Chelsea znów bez Palmera na Emirates

Dopiero trzeci raz od transferu do Chelsea, a po raz pierwszy od kwietnia ub. roku, w kadrze „The Blues” na mecz Premier League zabrakło Cole’a Palmera. Odkąd wychowanek Manchesteru City przeniósł się na Stamford Bridge obecny był w aż 59 z 62 ligowych meczach Chelsea, a ostatni raz w wyjściowym składzie „The Blues” na mecz Premier League zabrakło go 3 grudnia 2023 roku. Co ciekawe, wszystkie trzy nieobecności Palmera w kadrze Chelsea przypadały na mecze derbowe, a po raz drugi na wyjazdowe starcie z Arsenalem.

Do 211. w historii derbów północno-zachodniego Londynu Chelsea przystępowała z serią sześciu meczów z rzędu bez wygranej z Arsenalem. Co więcej, na 12 poprzednich starć z tym rywalem „The Blues” wygrali zaledwie jedno – 2:0 w sierpniu 2021 roku na Emirates Stadium. W tym czasie zespół ze Stamford Bridge tylko trzykrotnie zdołał zremisować z „Kanonierami”, a aż osiem razy przegrał.

Autodestrukcyjna obrona „The Blues”

W ostatniej potyczce Arsenalu z Chelsea na Emirates Stadium – wygranej 5:0 przez zespół Mikela Artety – wynik już w czwartej minucie otworzył Leandro Trossard. Teraz Belg mógł zrobić to jeszcze szybciej, ale odchodząca po jego strzale z trzeciej minuty ze skraju pola karnego piłka przeleciała daleko obok słupka. W dziewiątej minucie był zaś bliski dobicia piłki z bliskiej odległości, bowiem niepewnie po strzale Gabriela Martinelliego interweniował Robert Sanchez. Hiszpanowi jednak w ostatniej chwili udało się przejąć kontrolę nad futbolówką.

Zaledwie dwie minuty później to Sanchez zapobiegł autodestrukcji swojej drużyny. Po prawej stronie pola karnego Jurrien Timber przepchał Marka Cucurellę, a następnie wstrzelił piłkę do środka. Ta po chwili zaczęła odbijać się od piłkarzy Chelsea niczym w pinballu, a bliski bramki samobójczej był Benoit Badiashile. Hiszpan w ostatniej chwili jednak instynktownie odbił futbolówkę. Odbicie przez niego piłki mogło się za to źle skończyć w 18. minucie, gdy po centrze Raheema Sterlina zagrał ją wprost pod nogi Trossard. Miał jednak szczęście, że Belg skiksował.

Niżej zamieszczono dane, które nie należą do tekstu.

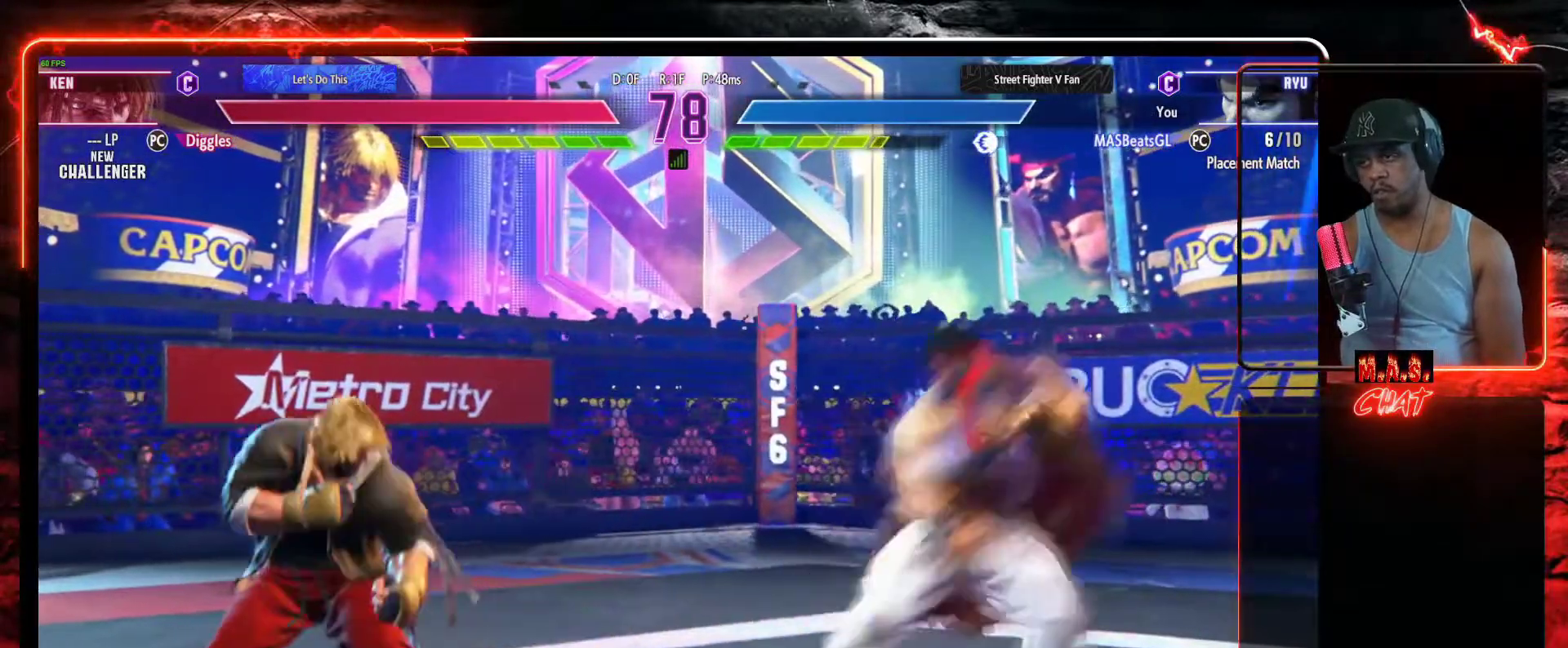
{"buttons": [], "left_stick": "center", "events": []}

Dawno niewidziany gol po rzucie rożnym

Bramka na 1:0 dla Arsenalu wisiała w powietrzu i na takową nie trzeba było długo czekać. W 20. minucie z rzutu rożnego dośrodkował Martin Odegaard, a wbiegający na bliższy słupek Mikel Merino po strzale tyłem głowy pokonał swojego rodaka. Słynący z zabójczych rzutów rożnych Arsenal strzelił gola z tego stałego fragmentu gry dopiero pierwszy raz od 15 stycznia i wygranych 2:1 u siebie derbów z Tottenhamem. W międzyczasie „Kanonierzy” wykonali łącznie aż 94 rzuty rożne w 12 meczach, ale żaden nie był skuteczny.

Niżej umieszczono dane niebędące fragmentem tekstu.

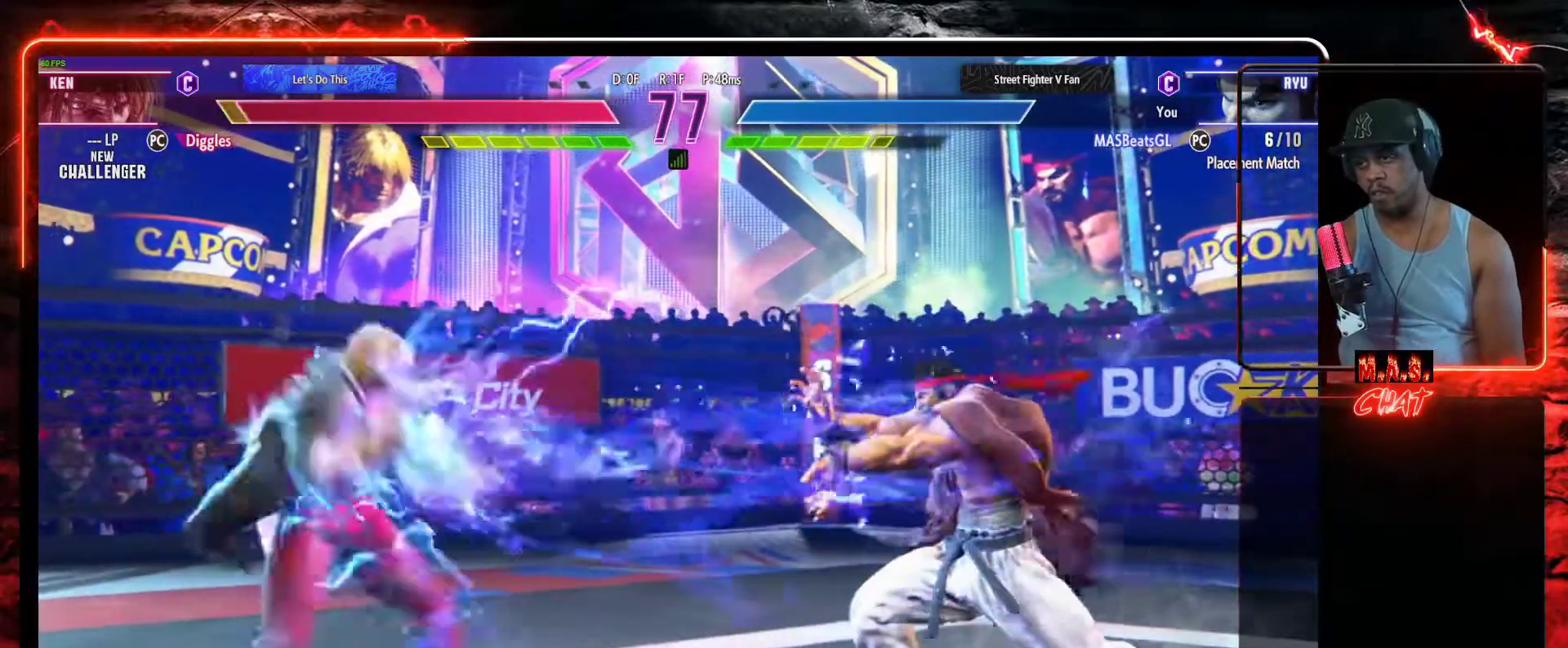
{"buttons": ["DPAD_LEFT"], "left_stick": "center", "events": [[33, "DPAD_DOWN", "down"], [33, "DPAD_RIGHT", "down"], [67, "DPAD_RIGHT", "up"], [100, "DPAD_DOWN", "up"], [100, "DPAD_LEFT", "down"], [200, "DPAD_LEFT", "up"], [367, "DPAD_LEFT", "down"]]}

Po niemal kwadransie Norweg mógł dołożyć do swojego konta drugą asystę, ale Martinelli przestrzelił wysoko nad bramką po uderzeniu z prawej strony pola karnego. Dopiero kilka minut później pierwszy raz w tym meczu do głosu doszła Chelsea i znów było blisko pokonania przez Hiszpana swojego rodaka. David Raya nie chciał być gorszy od swojego vis a vis i po strzale z „woleja” Cucurelli piłka wyślizgnęła mu się z rąk. Miał jednak ogromne szczęście, bowiem przeleciała ona tuż obok słupka strzeżonej przez niego bramki.

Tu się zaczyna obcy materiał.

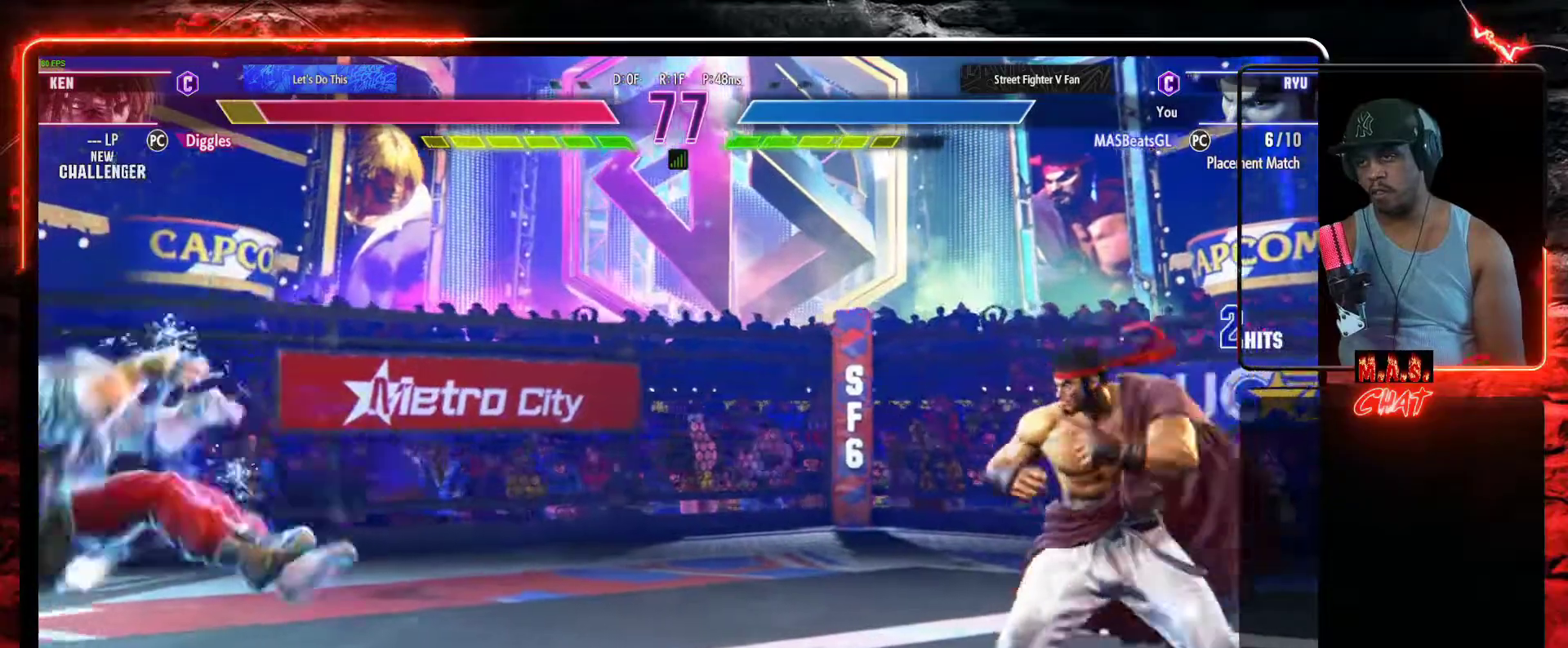
{"buttons": ["DPAD_LEFT"], "left_stick": "center", "events": []}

Spokojnie dowiezione prowadzenie

W końcówce pierwszej połowy oraz na początku drugiej Chelsea starała się przejmować inicjatywę, jednak niewiele z tego wynikało. Arsenal zaś dopiero w 60. minucie po raz pierwszy od strzelenia gola zagroził rywalom, ale od razu mógł podwyższyć na 2:0. Z prawego sektora w kierunku dalszego słupka dośrodkował Martinelli, a ustawiony tam Merino lewą nogą przymierzył z „woleja”. Nie ustrzelił jednak drugiego na przestrzeni równo miesiąca dubletu, bowiem jego strzał niemal z linii bramkowej obronił Robert Sanchez.

Przed tygodniem, w zremisowanym przez Arsenal 1:1 wyjazdowym starciu z Manchesterem United, dość senna była pierwsza połowa, natomiast po przerwie „rozkręcili się, chłopcy”. Tym razem zaś to drugie 45 minut „nie dowiozło”. Na drugim biegu wicelider dowiózł prowadzenie 1:0 i zmniejszył stratę do Liverpoolu do 12 punktów. Chelsea zaś mogła odskoczyć od szóstego miejsca, które jako pierwsze nie będzie premiowane grą w Lidze Mistrzów, na pięć punktów. Jednak czekać ich będzie nerwowa walka o awans do tych rozgrywek.

Był to już siódmy z rzędu ligowy mecz Chelsea na wyjeździe bez wygranej, z czego piąty przegrany. To najgorsza wyjazdowa seria „The Blues” w Premier League od nieco ponad dwóch lat, gdy od połowy października 2022 do końcówki lutego 2023 roku nie odnieśli zwycięstwa w ośmiu kolejnych delegacjach (cztery remisy, cztery przegrane). Zespół z zachodniego Londynu poniósł także już trzecią z rzędu porażkę na Emirates Stadium, co miało miejsce po raz pierwszy odkąd Arsenal przeniósł się na ten obiekt w 2006 roku.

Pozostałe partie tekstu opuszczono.